When Does an Agent’s Authority Become Effective? Through a financial power of attorney, you (the principal) may delegate authority to another person (your agent) to make decisions regarding your finances and property. If a power of attorney is durable, the agent can make decisions for the principal even if the principal becomes incapacitated. In Maine, a financial power of attorney is presumed to be durable unless it provides otherwise.
You may give your agent general or limited authority. If you give a general power of attorney, you are granting your agent broad authority to act on your behalf. You can also choose to give only a very limited power of attorney, perhaps by authorizing one or a few transactions, or by authorizing only a specific type of transaction. In either case, the agent must follow your wishes and, if your wishes are not known, do what is in your best interest.
General authority includes the power to deal with your money and property, such as the power to pay bills, receive income, deposit and withdraw from bank accounts and brokerage accounts, buy and sell investments, buy and sell real estate, borrow money, give mortgages, sign tax returns, open and close accounts, and take other steps to invest and manage your wealth. A power of attorney may also include the power to establish your place of residence and to arrange for nursing home care or in-home care services for you.

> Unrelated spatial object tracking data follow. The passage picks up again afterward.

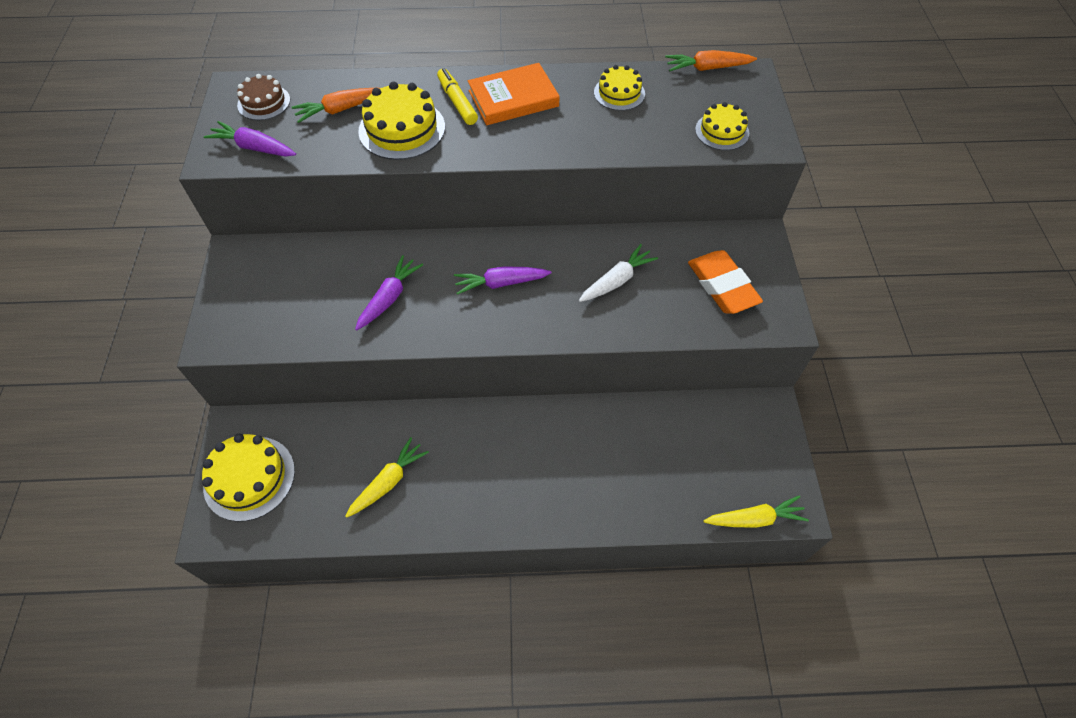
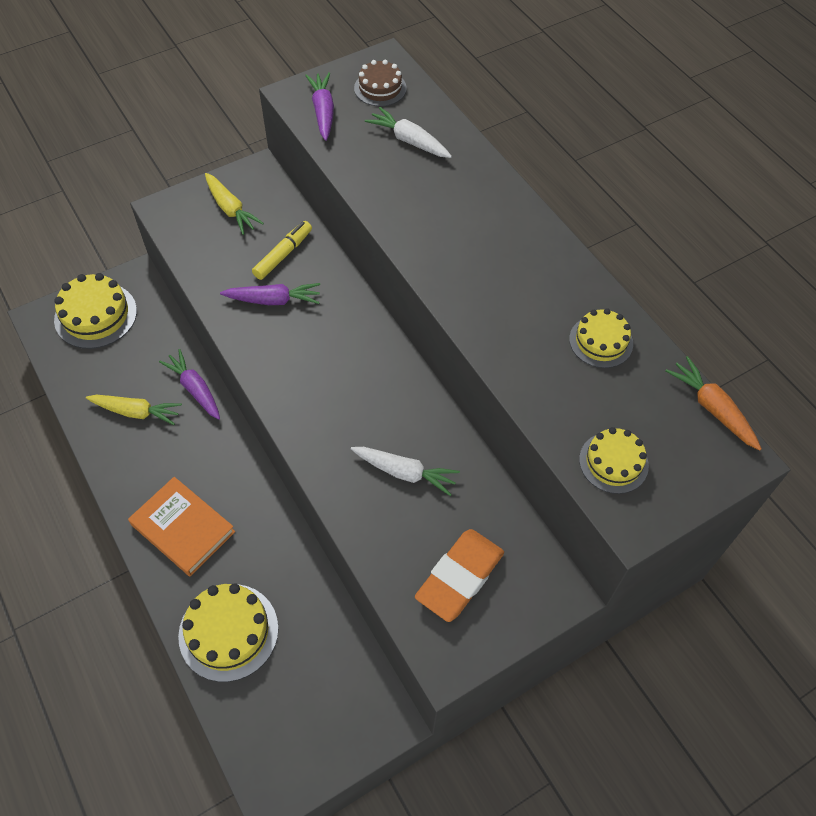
camera: 60 degrees right, 0 degrees up
(340, 110) = (409, 141): orange carrot -> white carrot
(402, 129) = (416, 194): yellow cake -> yellow cake (228, 632)
(457, 102) = (482, 216): yellow marker -> yellow marker (283, 254)
(501, 283) = (341, 376): purple carrot -> purple carrot (195, 389)
(513, 98) = (521, 256): orange book -> orange book (183, 528)
(754, 518) = (242, 750): yellow carrot -> yellow carrot (230, 209)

In Maine, there are certain actions an agent cannot take on behalf of the principal unless the document expressly grants that authority. Examples are the authority to create trusts for the principal, the authority to make gifts of the principal’s assets, and the authority to change the principal’s beneficiary designations. On the one hand, these are useful powers for an agent to have, particularly if you ever face the need for expensive long-term care and your agent wants to preserve your assets. On the other hand, these are very “powerful” powers, and an irresponsible or dishonest agent could do a lot of damage. These authorities should be given only to a trustworthy agent in whom you have complete.
As the principal, you can choose when your agent’s authority will take effect. Powers can be effective immediately, which means that your agent can act and make decisions for you as soon as you sign the document, even though the understanding may be that the power of attorney will not be used unless and until you are incapacitated. The other option is to give a springing power of attorney that becomes effective upon the happening of a future event, usually the incapacity of the principal as documented by a letter from a physician.
There are a number of factors you should consider when deciding who to designate as your agent under your financial power of attorney. Some of these factors include the potential agent’s ability to responsibly handle finances, willingness to serve as your agent, geographic proximity and availability, and trustworthiness and loyalty to you. Once you have identified a potential agent, you should discuss your intentions with that person and be sure that he or she understands your goals and is willing to serve as your agent. You should also consider naming at least one alternate agent in case your initial agent is unable to serve.
Granting an agent the authority to act on your behalf does not take away your right to act for yourself. Only a court can take away your rights to manage your own affairs. By executing a power of attorney, you are simply authorizing another person to act for you, and as long as you are competent, you can revoke any financial power of attorney you have previously given. An agent’s authority always terminates automatically upon the death of the principal.
If you are unable to manage your own financial affairs, it may be necessary for your spouse, a child, or a friend to petition the Probate Court to be appointed as your conservator. This process takes several weeks, at least, and it can be very expensive. Moreover, the judge may not choose the same person you would have chosen to manage your affairs.
Maine’s power of attorney statute requires that every durable financial power of attorney created on or after September 19, 1997, include specific language explaining the rights of the principal and the duties of the agent. That language cautions the principal that the powers granted to the agent may be broad, and warns the agent that he or she has a legal duty to use the principal’s money and property only on the principal’s behalf. Unless the exact statutory wording is used, the document may not be valid. This wording can be found in Title 18-C, Section 5-905 of the Maine Revised Statutes, and was most recently updated in September 2019.
For your financial power of attorney to be valid under Maine law, you must sign it in front of a notary public. Although it is not required that the document be witnessed, we recommend that you execute it in front of two witnesses and a notary public in case the agent needs to act in a state that does have these requirements. Some banks and financial institutions have their own standard power of attorney forms and will resist honoring others. You should ask if this is a requirement of the institutions at which you do business.
This article is intended to provide information of a general nature only. It does not provide or replace professional legal advice, and it does not establish an attorney-client relationship with the Maine Elder Law Firm. Please consult an attorney for advice regarding your specific circumstances.